== Exercise aim ==
Look through the lines below and extract each one that contains "Тепловые".

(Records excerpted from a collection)
= Beginning of Section =
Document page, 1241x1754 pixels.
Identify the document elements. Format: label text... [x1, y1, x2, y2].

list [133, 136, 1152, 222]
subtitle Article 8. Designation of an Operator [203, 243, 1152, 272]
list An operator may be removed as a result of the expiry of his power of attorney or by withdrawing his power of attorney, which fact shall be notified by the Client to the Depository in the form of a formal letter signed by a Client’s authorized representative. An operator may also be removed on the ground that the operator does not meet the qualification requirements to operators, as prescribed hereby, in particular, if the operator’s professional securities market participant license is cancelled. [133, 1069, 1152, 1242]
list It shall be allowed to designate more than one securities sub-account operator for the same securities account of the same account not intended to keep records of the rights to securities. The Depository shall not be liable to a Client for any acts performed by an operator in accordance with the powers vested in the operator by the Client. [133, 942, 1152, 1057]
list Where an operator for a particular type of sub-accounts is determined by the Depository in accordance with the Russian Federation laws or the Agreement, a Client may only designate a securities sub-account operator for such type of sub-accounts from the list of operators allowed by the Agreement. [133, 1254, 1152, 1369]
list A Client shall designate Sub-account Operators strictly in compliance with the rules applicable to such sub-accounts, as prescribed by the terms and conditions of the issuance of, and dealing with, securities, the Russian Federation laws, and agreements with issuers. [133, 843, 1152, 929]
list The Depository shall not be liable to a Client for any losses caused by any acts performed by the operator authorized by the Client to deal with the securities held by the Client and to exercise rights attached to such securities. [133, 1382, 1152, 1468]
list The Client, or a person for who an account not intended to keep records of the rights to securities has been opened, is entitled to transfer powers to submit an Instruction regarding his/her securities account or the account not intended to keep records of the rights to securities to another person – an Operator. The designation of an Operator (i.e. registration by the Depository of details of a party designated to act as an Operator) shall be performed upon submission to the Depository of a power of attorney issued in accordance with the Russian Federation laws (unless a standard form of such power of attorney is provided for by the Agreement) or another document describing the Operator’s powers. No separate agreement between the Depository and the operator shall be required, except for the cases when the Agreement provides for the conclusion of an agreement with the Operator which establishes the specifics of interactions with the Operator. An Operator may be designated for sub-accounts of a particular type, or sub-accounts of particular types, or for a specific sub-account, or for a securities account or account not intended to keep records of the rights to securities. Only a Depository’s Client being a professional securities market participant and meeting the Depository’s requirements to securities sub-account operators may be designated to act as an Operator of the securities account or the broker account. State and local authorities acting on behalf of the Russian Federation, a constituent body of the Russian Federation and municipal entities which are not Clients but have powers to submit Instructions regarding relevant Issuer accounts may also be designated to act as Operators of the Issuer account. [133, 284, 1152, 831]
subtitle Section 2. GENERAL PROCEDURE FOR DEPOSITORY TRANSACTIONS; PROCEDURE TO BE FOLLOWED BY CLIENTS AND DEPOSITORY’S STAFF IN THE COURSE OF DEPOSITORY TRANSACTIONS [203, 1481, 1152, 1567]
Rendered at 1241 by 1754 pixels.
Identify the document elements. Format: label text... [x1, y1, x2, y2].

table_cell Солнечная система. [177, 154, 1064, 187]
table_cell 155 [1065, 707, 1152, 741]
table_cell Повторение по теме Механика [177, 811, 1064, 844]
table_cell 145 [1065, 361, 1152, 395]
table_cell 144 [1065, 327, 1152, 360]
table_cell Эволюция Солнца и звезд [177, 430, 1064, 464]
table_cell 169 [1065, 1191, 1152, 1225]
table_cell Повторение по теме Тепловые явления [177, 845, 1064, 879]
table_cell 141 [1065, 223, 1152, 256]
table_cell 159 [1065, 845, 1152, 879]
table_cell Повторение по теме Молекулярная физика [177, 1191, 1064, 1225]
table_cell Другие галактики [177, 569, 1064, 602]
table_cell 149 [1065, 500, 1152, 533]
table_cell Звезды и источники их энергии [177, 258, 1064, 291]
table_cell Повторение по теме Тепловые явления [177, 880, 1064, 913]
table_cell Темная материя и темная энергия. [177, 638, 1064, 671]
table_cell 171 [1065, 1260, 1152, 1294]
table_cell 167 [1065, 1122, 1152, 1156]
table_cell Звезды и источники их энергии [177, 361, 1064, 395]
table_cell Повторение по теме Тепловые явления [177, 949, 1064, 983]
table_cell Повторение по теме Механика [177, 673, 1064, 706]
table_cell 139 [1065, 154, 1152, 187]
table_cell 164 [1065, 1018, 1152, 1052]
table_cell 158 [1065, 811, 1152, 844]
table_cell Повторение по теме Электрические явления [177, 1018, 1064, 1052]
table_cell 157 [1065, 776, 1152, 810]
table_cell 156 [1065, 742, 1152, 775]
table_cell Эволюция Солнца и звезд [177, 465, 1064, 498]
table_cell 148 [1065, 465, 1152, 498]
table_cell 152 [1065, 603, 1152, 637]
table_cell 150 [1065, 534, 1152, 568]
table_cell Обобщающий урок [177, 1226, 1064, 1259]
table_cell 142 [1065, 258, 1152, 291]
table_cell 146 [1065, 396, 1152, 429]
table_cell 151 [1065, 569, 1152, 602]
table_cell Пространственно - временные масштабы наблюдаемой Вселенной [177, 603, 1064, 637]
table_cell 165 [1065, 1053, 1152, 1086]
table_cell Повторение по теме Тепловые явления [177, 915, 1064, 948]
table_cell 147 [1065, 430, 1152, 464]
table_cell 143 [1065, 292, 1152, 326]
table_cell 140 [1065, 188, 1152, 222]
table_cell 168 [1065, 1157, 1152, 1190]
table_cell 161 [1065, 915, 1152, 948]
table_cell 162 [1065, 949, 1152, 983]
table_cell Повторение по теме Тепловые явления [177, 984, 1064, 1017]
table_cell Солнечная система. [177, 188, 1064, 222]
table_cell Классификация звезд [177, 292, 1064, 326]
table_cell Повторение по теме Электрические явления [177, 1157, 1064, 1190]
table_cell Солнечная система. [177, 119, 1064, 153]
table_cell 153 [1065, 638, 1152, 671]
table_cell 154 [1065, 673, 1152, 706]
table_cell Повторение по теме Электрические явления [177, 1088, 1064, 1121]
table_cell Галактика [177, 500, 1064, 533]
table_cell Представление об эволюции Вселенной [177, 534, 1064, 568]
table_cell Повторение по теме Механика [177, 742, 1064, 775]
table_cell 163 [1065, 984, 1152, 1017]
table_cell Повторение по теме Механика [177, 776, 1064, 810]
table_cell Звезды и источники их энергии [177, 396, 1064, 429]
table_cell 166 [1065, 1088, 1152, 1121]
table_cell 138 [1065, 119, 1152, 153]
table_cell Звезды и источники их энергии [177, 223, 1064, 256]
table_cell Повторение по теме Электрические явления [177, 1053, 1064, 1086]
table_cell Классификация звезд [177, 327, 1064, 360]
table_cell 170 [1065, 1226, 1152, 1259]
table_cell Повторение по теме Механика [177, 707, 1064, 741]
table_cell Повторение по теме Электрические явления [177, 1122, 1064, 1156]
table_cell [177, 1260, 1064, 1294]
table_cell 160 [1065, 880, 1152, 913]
= End of Section =
== Output of the task ==
table_cell Повторение по теме Тепловые явления [177, 845, 1064, 879]
table_cell Повторение по теме Тепловые явления [177, 880, 1064, 913]
table_cell Повторение по теме Тепловые явления [177, 949, 1064, 983]
table_cell Повторение по теме Тепловые явления [177, 915, 1064, 948]
table_cell Повторение по теме Тепловые явления [177, 984, 1064, 1017]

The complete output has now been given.